# JOB A
Please render everything in the listing from the line containing "family: Asteraceae" down to the line containing "collection date: 1926-11", both ends included, as a JSON list of strings, one per line, with blank lines left out.

Wednesday, May 6, 2009

DAFFODILS

May 7, 2009

It's been a cold, rainy spring in New York this year. Nature's annual flower show, so often spectacular, is muted in the chilly mists. Early May still feels like early April.

The successions of blooms have appeared later and lingered longer; rather than coming in short bursts that explode like fireworks in warm, sunny years, the colors this season blend into each other like an Impressionist painting.

The first wave of spring is already gone; the cherry and magnolia trees are leafing out, and most of the daffodils are withered and brown. Dogwoods and tulips and tree-peonies have taken their place, and the aliums and irises are sending up stalks that will open soon.

There is much more to look forward to: azaleas and rhododendrons and bush-peonies this month, and roses all into the fall.

For many people of a melancholic cast, the momentum of springtime joy stalls at the daffodils. This prodigious symbol of new life after months of winter barrenness only reminds them of winter barrenness to come. You see this mood broadly in Robert Frost's familiar poem:

Nature's first green is gold,
Her hardest hue to hold.
Her early leaf's a flower;
But only so an hour.
Then leaf subsides to leaf.
So Eden sank to grief,
So dawn goes down to day.
Nothing gold can stay.


Filtered through a consciousness that sees the present only as future past, the cycles of nature are inverted: growth is decline, the sun sets at its rising.

The psychological paradox of the daffodil has preoccupied many poets, the darkest of whom is certainly the seventeenth- century clergyman Robert Herrick:

Fair daffodils, we weep to see
You haste away so soon;
As yet the early-rising sun
Has not attained his noon.
Stay, stay,
Until the hasting day
Has run
But to the evensong;
And, having prayed together, we
Will go with you along.

We have short time to stay, as you,
We have as short a spring;
As quick a growth to meet decay,
As you, or anything.
We die,
As your hours do, and dry
Away,
Like to the summer's rain;
Or as the pearls of morning's dew,
Ne'er to be found again.

# JOB B
According to the daffodils piece, why does springtime joy stall at the daffodils for people of a melancholic cast?

# DATASET CONTENT
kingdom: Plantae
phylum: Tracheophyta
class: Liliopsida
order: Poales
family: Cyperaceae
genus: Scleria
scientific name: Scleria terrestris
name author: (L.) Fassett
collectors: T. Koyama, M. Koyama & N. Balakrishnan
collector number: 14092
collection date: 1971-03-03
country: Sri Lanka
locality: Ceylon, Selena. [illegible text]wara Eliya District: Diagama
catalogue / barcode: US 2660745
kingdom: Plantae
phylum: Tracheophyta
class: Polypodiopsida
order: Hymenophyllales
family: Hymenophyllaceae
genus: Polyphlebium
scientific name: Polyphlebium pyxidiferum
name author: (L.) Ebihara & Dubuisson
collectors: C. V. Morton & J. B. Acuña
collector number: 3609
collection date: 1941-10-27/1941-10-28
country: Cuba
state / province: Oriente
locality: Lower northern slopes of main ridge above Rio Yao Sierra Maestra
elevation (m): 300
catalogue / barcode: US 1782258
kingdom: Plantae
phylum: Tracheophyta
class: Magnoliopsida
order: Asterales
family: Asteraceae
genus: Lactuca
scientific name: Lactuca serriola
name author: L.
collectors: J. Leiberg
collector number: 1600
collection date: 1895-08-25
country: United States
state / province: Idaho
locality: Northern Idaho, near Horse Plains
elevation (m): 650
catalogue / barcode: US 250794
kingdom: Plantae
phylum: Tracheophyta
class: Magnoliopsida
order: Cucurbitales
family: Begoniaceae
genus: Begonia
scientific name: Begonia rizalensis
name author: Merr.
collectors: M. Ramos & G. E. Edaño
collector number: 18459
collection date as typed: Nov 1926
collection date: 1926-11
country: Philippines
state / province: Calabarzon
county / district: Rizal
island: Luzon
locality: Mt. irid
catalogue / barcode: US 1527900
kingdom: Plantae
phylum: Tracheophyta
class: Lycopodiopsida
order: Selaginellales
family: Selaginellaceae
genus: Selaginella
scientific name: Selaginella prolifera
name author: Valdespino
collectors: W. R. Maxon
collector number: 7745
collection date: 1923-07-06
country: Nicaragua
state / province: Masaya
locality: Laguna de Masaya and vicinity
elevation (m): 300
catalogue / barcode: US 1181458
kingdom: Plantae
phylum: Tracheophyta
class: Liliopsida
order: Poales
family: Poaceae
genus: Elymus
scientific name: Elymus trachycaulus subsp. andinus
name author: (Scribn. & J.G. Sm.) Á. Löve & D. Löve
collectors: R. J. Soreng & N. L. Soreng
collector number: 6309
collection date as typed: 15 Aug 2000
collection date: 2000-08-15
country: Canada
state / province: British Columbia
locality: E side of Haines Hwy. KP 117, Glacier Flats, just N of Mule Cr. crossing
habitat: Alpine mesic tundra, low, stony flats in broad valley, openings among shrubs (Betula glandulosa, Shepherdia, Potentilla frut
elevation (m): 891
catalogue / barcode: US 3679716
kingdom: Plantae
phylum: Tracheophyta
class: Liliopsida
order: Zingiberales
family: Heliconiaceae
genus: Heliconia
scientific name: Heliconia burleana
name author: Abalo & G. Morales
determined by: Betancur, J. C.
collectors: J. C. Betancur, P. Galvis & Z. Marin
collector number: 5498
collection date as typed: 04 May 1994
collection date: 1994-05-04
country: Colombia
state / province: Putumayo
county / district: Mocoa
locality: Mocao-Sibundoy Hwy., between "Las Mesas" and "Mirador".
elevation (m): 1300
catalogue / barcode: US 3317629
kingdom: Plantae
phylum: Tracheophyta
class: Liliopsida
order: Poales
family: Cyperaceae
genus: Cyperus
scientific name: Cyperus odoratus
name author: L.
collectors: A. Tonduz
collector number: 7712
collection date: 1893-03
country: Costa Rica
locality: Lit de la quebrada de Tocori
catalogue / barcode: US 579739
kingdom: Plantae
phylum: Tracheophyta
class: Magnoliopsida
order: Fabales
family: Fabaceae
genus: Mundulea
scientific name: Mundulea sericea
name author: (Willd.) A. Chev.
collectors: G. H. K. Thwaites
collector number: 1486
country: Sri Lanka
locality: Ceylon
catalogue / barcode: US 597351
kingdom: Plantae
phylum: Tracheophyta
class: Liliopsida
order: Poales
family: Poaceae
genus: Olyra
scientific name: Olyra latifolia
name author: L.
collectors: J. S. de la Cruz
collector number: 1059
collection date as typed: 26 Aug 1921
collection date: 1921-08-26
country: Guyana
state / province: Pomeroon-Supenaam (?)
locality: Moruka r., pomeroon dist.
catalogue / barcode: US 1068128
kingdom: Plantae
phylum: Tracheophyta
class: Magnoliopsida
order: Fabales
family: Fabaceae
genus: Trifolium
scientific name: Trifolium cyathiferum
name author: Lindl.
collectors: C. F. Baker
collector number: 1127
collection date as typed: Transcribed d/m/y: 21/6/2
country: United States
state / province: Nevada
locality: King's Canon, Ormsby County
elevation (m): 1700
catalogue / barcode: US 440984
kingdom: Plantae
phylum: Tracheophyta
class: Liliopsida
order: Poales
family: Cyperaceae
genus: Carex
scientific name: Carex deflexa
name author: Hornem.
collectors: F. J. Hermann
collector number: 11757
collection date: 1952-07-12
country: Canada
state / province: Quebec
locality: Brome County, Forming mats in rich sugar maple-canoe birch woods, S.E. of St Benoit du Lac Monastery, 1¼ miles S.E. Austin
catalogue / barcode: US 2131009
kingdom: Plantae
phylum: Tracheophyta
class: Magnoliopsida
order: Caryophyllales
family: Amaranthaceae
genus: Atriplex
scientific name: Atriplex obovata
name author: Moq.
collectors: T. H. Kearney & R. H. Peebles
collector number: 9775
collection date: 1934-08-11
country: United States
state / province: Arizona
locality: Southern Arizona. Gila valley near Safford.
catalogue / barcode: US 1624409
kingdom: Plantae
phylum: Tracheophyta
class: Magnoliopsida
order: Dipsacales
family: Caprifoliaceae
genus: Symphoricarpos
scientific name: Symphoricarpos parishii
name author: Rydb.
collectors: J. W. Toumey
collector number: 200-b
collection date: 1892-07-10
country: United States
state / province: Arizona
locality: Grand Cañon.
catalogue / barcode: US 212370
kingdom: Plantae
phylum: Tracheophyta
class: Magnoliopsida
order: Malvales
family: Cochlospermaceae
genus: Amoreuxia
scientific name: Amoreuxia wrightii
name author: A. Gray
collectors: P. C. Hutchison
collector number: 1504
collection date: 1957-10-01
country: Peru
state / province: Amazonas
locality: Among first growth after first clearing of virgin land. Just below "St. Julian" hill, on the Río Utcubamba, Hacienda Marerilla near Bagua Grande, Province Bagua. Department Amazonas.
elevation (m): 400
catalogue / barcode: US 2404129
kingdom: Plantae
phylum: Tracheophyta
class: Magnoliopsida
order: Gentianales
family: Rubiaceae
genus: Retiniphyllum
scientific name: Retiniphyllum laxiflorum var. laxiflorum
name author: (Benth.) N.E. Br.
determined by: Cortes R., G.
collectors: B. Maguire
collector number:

# RESULT A
[
  "family: Asteraceae",
  "genus: Lactuca",
  "scientific name: Lactuca serriola",
  "name author: L.",
  "collectors: J. Leiberg",
  "collector number: 1600",
  "collection date: 1895-08-25",
  "country: United States",
  "state / province: Idaho",
  "locality: Northern Idaho, near Horse Plains",
  "elevation (m): 650",
  "catalogue / barcode: US 250794",
  "kingdom: Plantae",
  "phylum: Tracheophyta",
  "class: Magnoliopsida",
  "order: Cucurbitales",
  "family: Begoniaceae",
  "genus: Begonia",
  "scientific name: Begonia rizalensis",
  "name author: Merr.",
  "collectors: M. Ramos & G. E. Edaño",
  "collector number: 18459",
  "collection date as typed: Nov 1926",
  "collection date: 1926-11"
]

# RESULT B
The daffodil is a symbol of new life after months of winter barrenness. For such people, it only reminds them of the winter barrenness still to come.